Тик-так. И кусок жизни назаровской отвалился, как крыло от самолета. Восемь лет испуга на две секунды радости променял. В запале все делал, в бреду каком-то горячечном. А может, жило в нем это? Таилось, момента поджидало.
Думалось: родиться бы ему девчонкой, глядишь, и жизнь пошла бы иначе. Случай… Все случай. И это случай, и он случай, игрушка, каприз природы, ошибка матери. Сейчас у него уже не осталось ненависти к ней. Высохла ненависть, коркой жесткой покрылась. А ведь была: звериная, безотчетная. Когда сообразил, что и мать его ненавидит, когда догадался за что… Сначала не понимал, мал был, недогадлив. Чувствовал все время ее тяжелый взгляд. Всегда, с той поры, как только стал понимать себя. Даже во сне чувствовал. Вздрагивал, просыпался. Как сейчас… А понял все он гораздо позднее…

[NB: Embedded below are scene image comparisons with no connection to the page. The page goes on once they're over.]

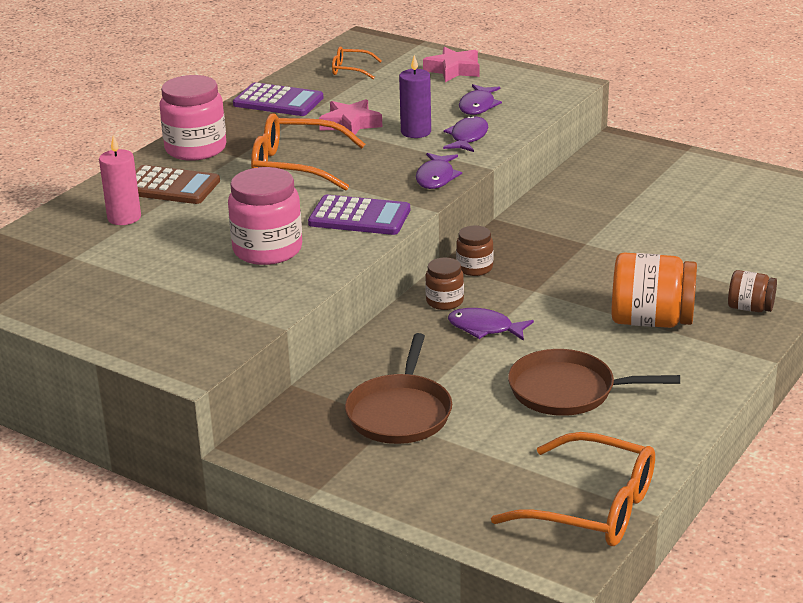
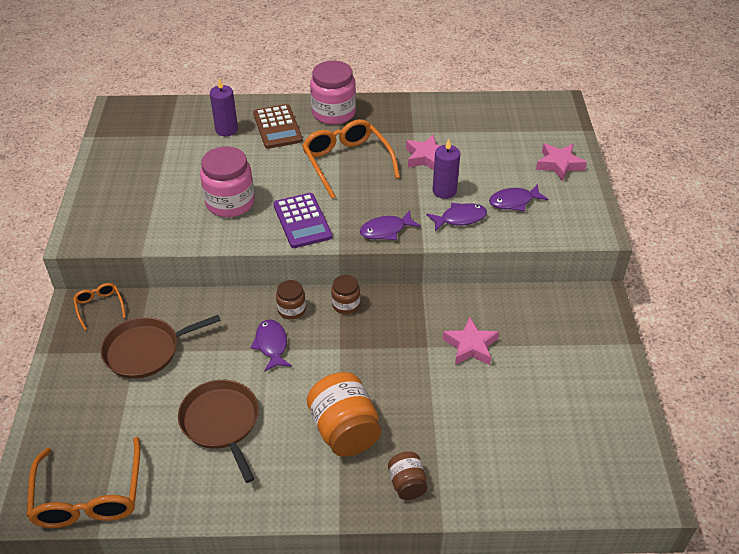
camera: 55 degrees right, 15 degrees up
(124, 217) = (226, 130): pink candle -> purple candle
(278, 101) = (429, 113): purple calculator -> none
(351, 70) = (508, 120): orange glasses -> orange glasses (99, 307)
(609, 221) = (470, 346): none -> pink star

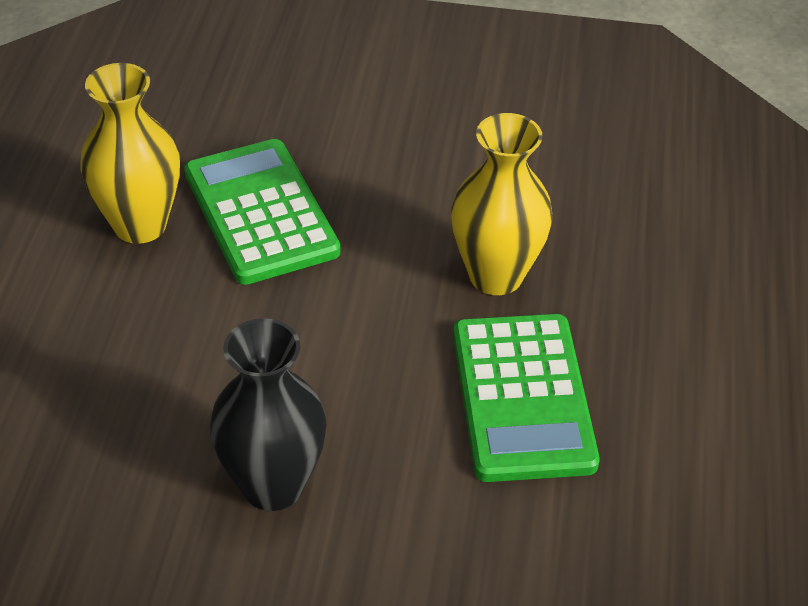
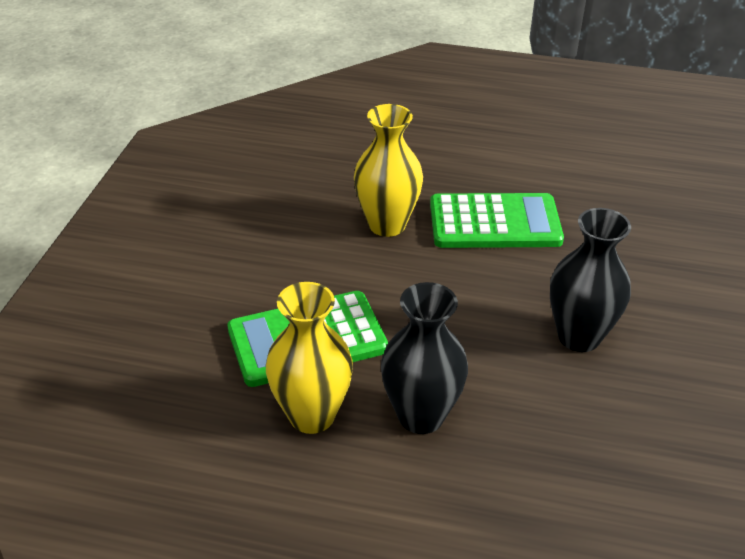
camera: 85 degrees left, 5 degrees down
(134, 317) = (421, 416): none -> black vase

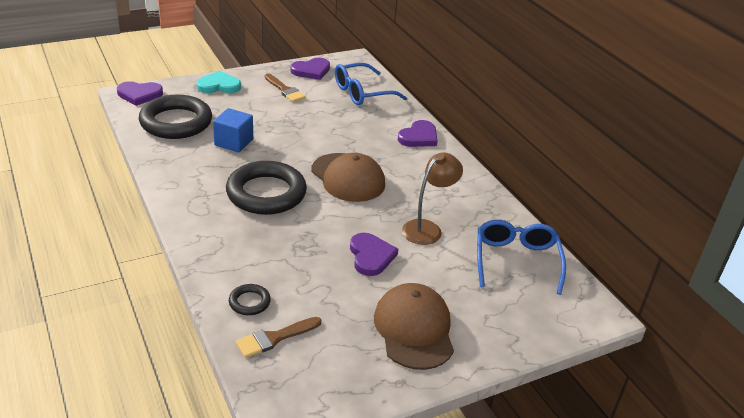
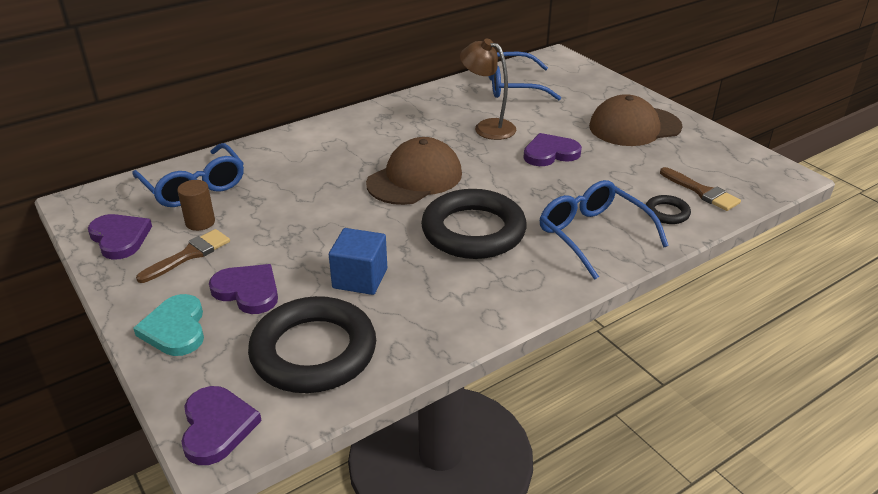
camera: 95 degrees left, 0 degrees up
(236, 250) = (592, 235): none -> blue glasses
(318, 94) = (200, 222): none -> brown cylinder
(419, 137) = (308, 140): purple heart -> purple heart (248, 291)

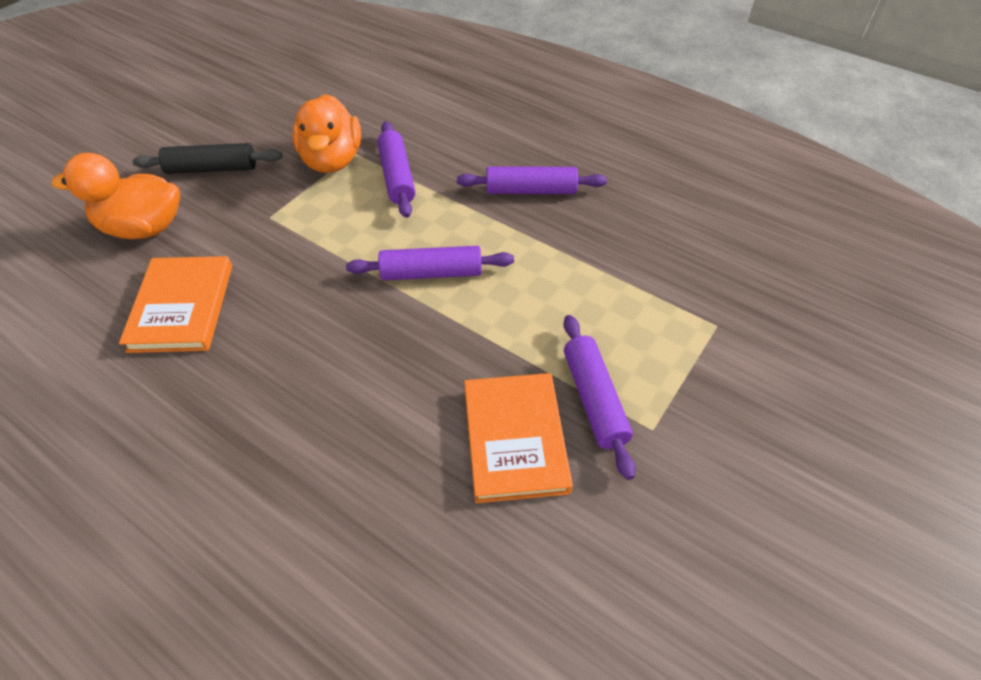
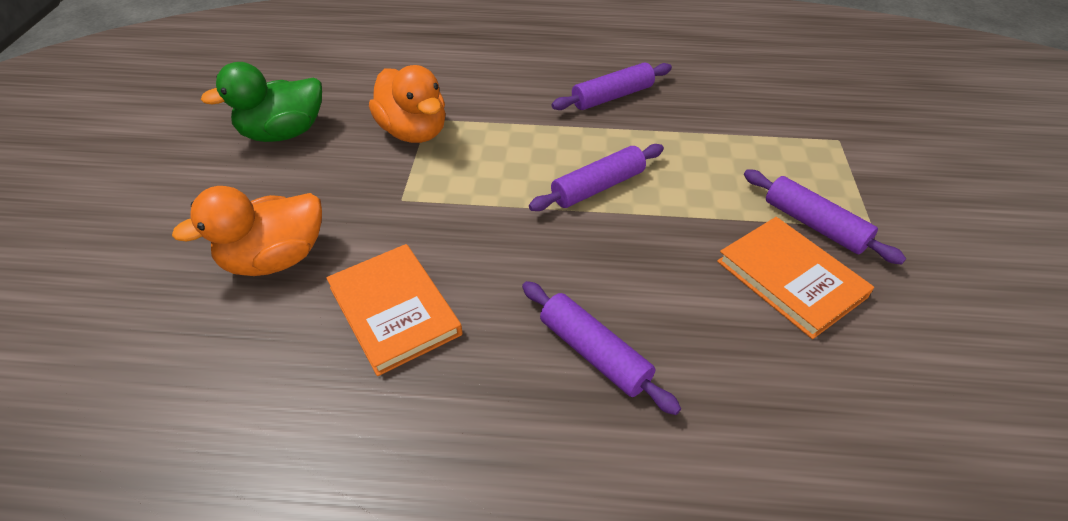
camera: 30 degrees left, 5 degrees down
(212, 169) = (296, 180): black rolling pin -> none
(238, 124) = (283, 133): none -> green duck
(397, 177) = (489, 124): purple rolling pin -> purple rolling pin (594, 353)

Назаров закрыл глаза и прислушался к тиканью будильника, к сонному дыханию Лизы. И поплыл перед его взором маленький волжский городок на крутом берегу. Золотые маковки церквей, деревянные домики, как затейливые игрушки, древний парк над рекой. Городок его детства и юности.
Тик-так… Тик-так… У местного адвоката была дочка-красавица. В шестнадцатом году кончила гимназию. В семнадцатом началась революция. Налаженный адвокатский быт полетел в тартарары. Дочка-красавица пошла работать в библиотеку. Она наизусть знала Надсона, Майкова и Фета, но не имела понятия о том, как добывается хлеб насущный. Надсон ей об этом не мог рассказать. Тик-так… Восемнадцатый, девятнадцатый, двадцатый прошумели над городком, а она все еще читала Надсона. Старый адвокат умер. Мебель красного дерева, ломберные карточные столы, драгоценности, фарфор разнесли из квартиры бородатые мужики. Взамен они давали мешки с мукой. Она пекла из этой муки лепешки и плакала над томиками стихов. И грезила о необыкновенной любви.
В двадцать первом в городок приехал на короткие гастроли симфонический оркестр из столицы. Она ходила на все концерты, садилась во второй ряд и упивалась Гайдном и Вагнером. Черный фрак молодого дирижера, его белое интеллигентное лицо пробуждали у нее в мозгу какие-то туманные образы, ассоциировались со стихами о безысходности, о соловьиных трелях в липовых аллеях, о белом платье блоковской Невесты. А угрюмая музыка Вагнера будоражила кровь, звала к решительным поступкам.